Ilustração de Júpiter com nova forma ligeiramente mais achatada, baseada em dados atualizados da missão Juno da NASA
Ilustração de Júpiter com nova forma ligeiramente mais achatada, baseada em dados atualizados da missão Juno da NASA

Com dimensões atualizadas, há um contexto útil para um colega que acompanha ciência planetária.

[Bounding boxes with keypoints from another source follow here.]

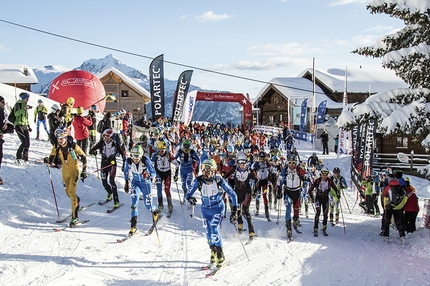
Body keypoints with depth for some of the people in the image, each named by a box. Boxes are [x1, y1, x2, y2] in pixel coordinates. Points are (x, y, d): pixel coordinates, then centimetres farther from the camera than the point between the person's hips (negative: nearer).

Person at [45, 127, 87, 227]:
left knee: (71, 192, -16)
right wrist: (48, 160, -25)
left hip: (74, 171, -5)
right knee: (68, 192, 15)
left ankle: (75, 217, -13)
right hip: (65, 171, 5)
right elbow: (52, 158, 0)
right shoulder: (56, 147, -8)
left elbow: (83, 157, -10)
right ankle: (77, 200, 51)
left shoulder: (74, 146, -20)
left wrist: (84, 171, -12)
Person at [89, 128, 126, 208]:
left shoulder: (115, 144, -12)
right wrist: (93, 151, -27)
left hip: (112, 163, -3)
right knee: (104, 182, 8)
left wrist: (124, 163, -10)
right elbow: (91, 150, -7)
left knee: (111, 181, -18)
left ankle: (116, 201, -14)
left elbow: (123, 154, -3)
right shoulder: (101, 143, -8)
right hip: (104, 164, 3)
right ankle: (109, 193, 43)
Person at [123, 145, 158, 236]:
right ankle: (133, 226, -17)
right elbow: (127, 173, 1)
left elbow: (153, 172, -30)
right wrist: (127, 184, 2)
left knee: (148, 205, 1)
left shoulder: (145, 160, -25)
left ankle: (155, 211, 38)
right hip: (135, 183, 2)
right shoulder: (128, 161, -17)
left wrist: (149, 175, -50)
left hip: (145, 182, -1)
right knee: (134, 202, -18)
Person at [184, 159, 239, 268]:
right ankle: (213, 252, 31)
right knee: (208, 233, 4)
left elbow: (232, 194, -15)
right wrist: (190, 198, -41)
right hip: (205, 209, 3)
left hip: (218, 208, -3)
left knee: (214, 231, -18)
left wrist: (234, 211, -19)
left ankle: (220, 255, 0)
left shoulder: (219, 180, -22)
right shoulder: (198, 180, -18)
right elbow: (188, 194, -16)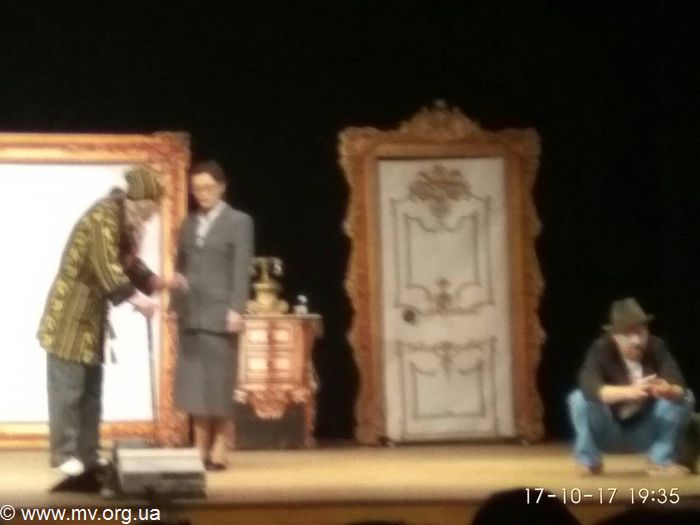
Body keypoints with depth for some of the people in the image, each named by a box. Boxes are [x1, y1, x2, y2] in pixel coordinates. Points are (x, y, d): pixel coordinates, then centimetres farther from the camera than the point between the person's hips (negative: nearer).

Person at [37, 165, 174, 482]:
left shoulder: (129, 222, 8)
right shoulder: (103, 217, -21)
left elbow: (129, 264, 13)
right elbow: (107, 269, -29)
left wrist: (156, 282, 0)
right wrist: (136, 298, -35)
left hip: (91, 315, 10)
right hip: (71, 314, -10)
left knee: (91, 390, 11)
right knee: (67, 387, -6)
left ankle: (87, 455, 15)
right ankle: (65, 455, -3)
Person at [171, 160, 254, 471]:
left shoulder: (239, 222, 1)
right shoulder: (188, 224, 15)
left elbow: (241, 269, -7)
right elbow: (180, 267, 14)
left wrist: (236, 309, -15)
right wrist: (174, 305, 5)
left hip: (219, 314, -5)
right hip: (190, 314, 5)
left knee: (219, 384, -2)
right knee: (194, 383, 3)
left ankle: (219, 451, 2)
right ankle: (200, 450, 6)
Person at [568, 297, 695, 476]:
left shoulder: (657, 348, -13)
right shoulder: (601, 350, -21)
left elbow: (679, 387, -24)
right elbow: (590, 388, -39)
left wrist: (668, 391, -50)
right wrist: (629, 392, -55)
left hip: (645, 432, 2)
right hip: (608, 432, -2)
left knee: (684, 397, -16)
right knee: (580, 399, -29)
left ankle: (661, 461, -6)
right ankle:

Júpiter é menor do que se pensava Fluxo da história e fatos principais

A missão Juno da NASA, em órbita de Júpiter desde 2016, forneceu medições de alta precisão que levaram a uma revisão das dimensões do maior planeta do Sistema Solar. Publicados na revista Nature Astronomy, os novos dados mostram que Júpiter é ligeiramente menor e mais achatado do que os valores estabelecidos nas décadas de 1970 e 1980, com base em observações limitadas. Essa atualização, embora pequena em escala absoluta, tem implicações significativas para a ciência planetária.

Os novos cálculos indicam uma redução de 4 quilômetros no raio equatorial e de 12 quilômetros no raio polar, o que altera o diâmetro do planeta em até 24 km entre os polos. Essas medições foram possíveis graças à técnica de ocultação de rádio, em que sinais da sonda atravessam a atmosfera de Júpiter, permitindo mapear sua forma com precisão, mesmo sob nuvens densas. Os cientistas também consideraram os ventos zonais intensos, que afetam a distribuição de massa e a geometria do planeta.

A revisão impacta diretamente modelos de gravidade, rotação e estrutura interna de Júpiter, além de servir como referência mais precisa para o estudo de exoplanetas gigantes gasosos. Como Júpiter é um dos primeiros planetas formados no Sistema Solar e influencia fortemente a dinâmica dos demais corpos, entender sua estrutura com maior exatidão ajuda a refinar teorias sobre a formação planetária. Os autores do estudo destacam que os livros didáticos precisarão ser atualizados para refletir esses novos parâmetros científicos.

Fatos

  • Novas medições da missão Juno indicam que Júpiter é 4 km menor no raio equatorial e 12 km menor no raio polar.
  • Os dados foram publicados na revista Nature Astronomy e baseiam-se em observações de alta precisão desde 2016.
  • A técnica de ocultação de rádio permitiu medir a forma do planeta através de sinais que atravessam sua atmosfera.
  • Ventos zonais intensos foram considerados nos cálculos, afetando a distribuição de massa do planeta.
  • Os novos valores exigem atualização de modelos de gravidade, rotação e livros didáticos.
  • Júpiter serve como referência para estimar o tamanho de exoplanetas gigantes gasosos.